Clinic consultation

A closed abortion clinic is still working to serve the community

Abortions stopped at Reproductive Health Services, a Montgomery clinic that was one of only three in the state offering abortions. But the work continues.

Abortions stopped on June 24, when the U.S. Supreme Court overturned Roe v. Wade, laying the groundwork for states to decide what restrictions will be placed on abortion. Alabama Attorney General Steve Marshall that day ordered clinics to stop offering abortions.

In 2019, Alabama lawmakers passed one of the most restrictive abortion laws in the country, allowing the procedure to be performed only if the mother’s life is threatened.

Related News:The Roe v. Supreme Court Wade Ends Legal Abortion Services in Alabama

“The federal district court and plaintiffs agreed that there was no reason to keep the law duly enacted in light of the United States Supreme Court’s decision in Dobbs v. Jackson Women’s Health Organization. “, Marshall said that day. “Thus, Alabama’s Legislative Elective Abortions, a felony, is now enforceable. Anyone who takes the life of a child in violation of the law will be prosecuted, with penalties ranging from 10 to 99 years for abortion providers. »

Reproductive Health Services Building on South Perry Street in Montgomery, Ala., Friday, June 24, 2022.

No more news:New technology: 360-degree body cameras could be the future of law enforcement

The Montgomery clinic performed abortions one day a week since the doctors who worked there came from out of state, said Mia Raven, media liaison for the clinic.
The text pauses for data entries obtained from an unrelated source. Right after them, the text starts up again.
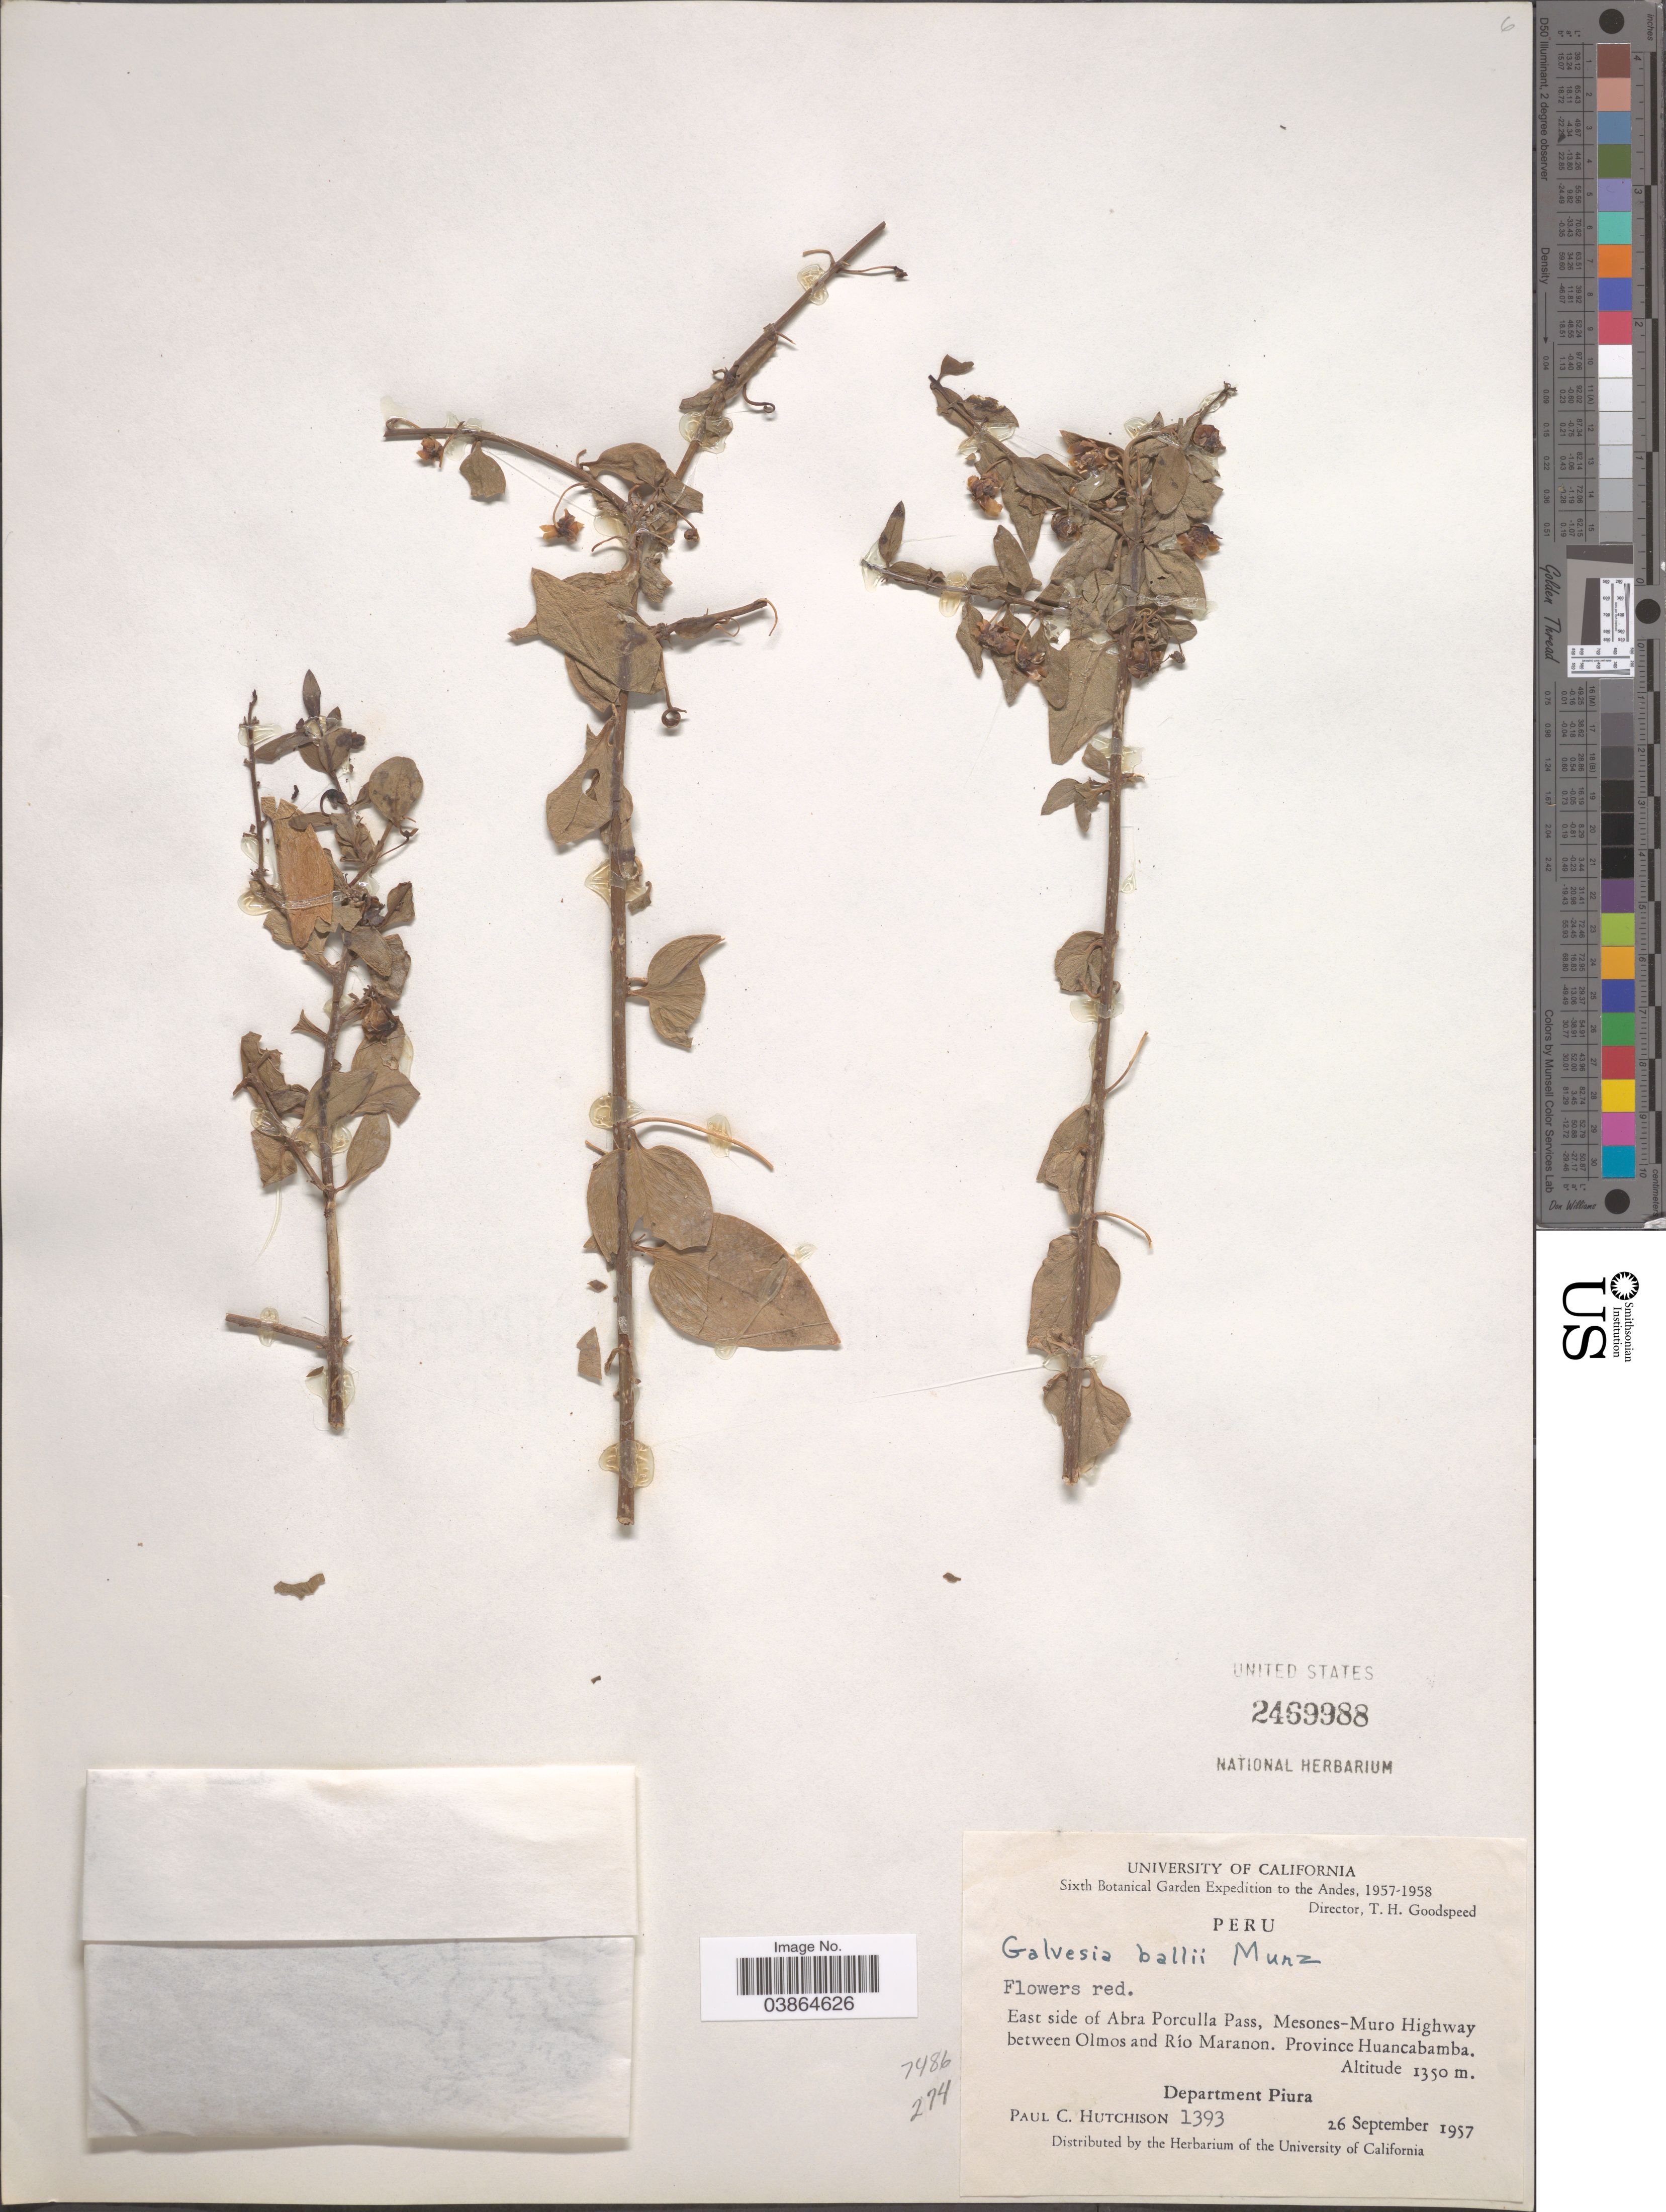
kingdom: Plantae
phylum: Tracheophyta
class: Magnoliopsida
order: Lamiales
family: Plantaginaceae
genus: Galvezia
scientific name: Galvezia ballii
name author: Munz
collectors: P. C. Hutchison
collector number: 1393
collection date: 1957-09-26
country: Peru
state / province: Piura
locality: The Andes. East side of Abra Porculla Pass, Mesones-Muro Highway between Olmos and Río Maranon. Province Huancabamba. Department Piura.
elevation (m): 1350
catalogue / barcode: US 2469988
Raven is also the executive director of POWER (People Organizing for Women’s Empowerment and Rights) House, which operated in conjunction with the clinic.

“We still have people in cars,” she said. “We tell them where abortions are legal. We have to be very careful what we say, under Alabama law; we’re in uncharted territory.

Mia Raven of the Alabama Reproductive Rights Advocates uses her phone to take pictures during a public hearing on HB 56, "Protection of Religious Freedom in Marriage Act"held in 2015 before the Health and Human Services Subcommittee at the Alabama State House in Montgomery.

“We don’t want to be accused of aiding and abetting abortion. So we can’t give directions to abortion clinics in other states; we can’t offer money for travel.”

The clinic has received legal advice from “several” attorneys about what information it may provide in violation of the law, Raven said. Previous laws banning abortions in the state had language prohibiting aiding and abetting the procedure.

“We’re just trying to be safe until [attorney general] Marshall makes his decision on what complicity is,” she said.

No more news:Alabama attorney general uses Dobbs ruling to defend ban on transgender medicine

The clinic had five full-time employees and eight part-time employees.

POWER House is still in business, offering free pregnancy tests, Plan B emergency contraceptives, condoms, and other health-related items.

“We’re still here, doing what we can,” Raven said. “We always want to serve.”

Abortions likely won’t be offered at the clinic under Alabama’s 2019 law.

“We are not a hospital setting,” she said. “We do not meet the requirements of Alabama law.”

Raven said the only way for abortion services to return to Alabama, as they were allowed before the June 24 ruling, would be through the passage of a federal law protecting the procedure nationwide. And that, she says, is a long shot.

“Unless the midterm elections give us a massive, unexpected gift, I don’t know how that will happen,” she said of the upcoming general election in November. “Southern states will never support a federal law, because the districts have been gerrymanders to a point where it’s almost impossible.”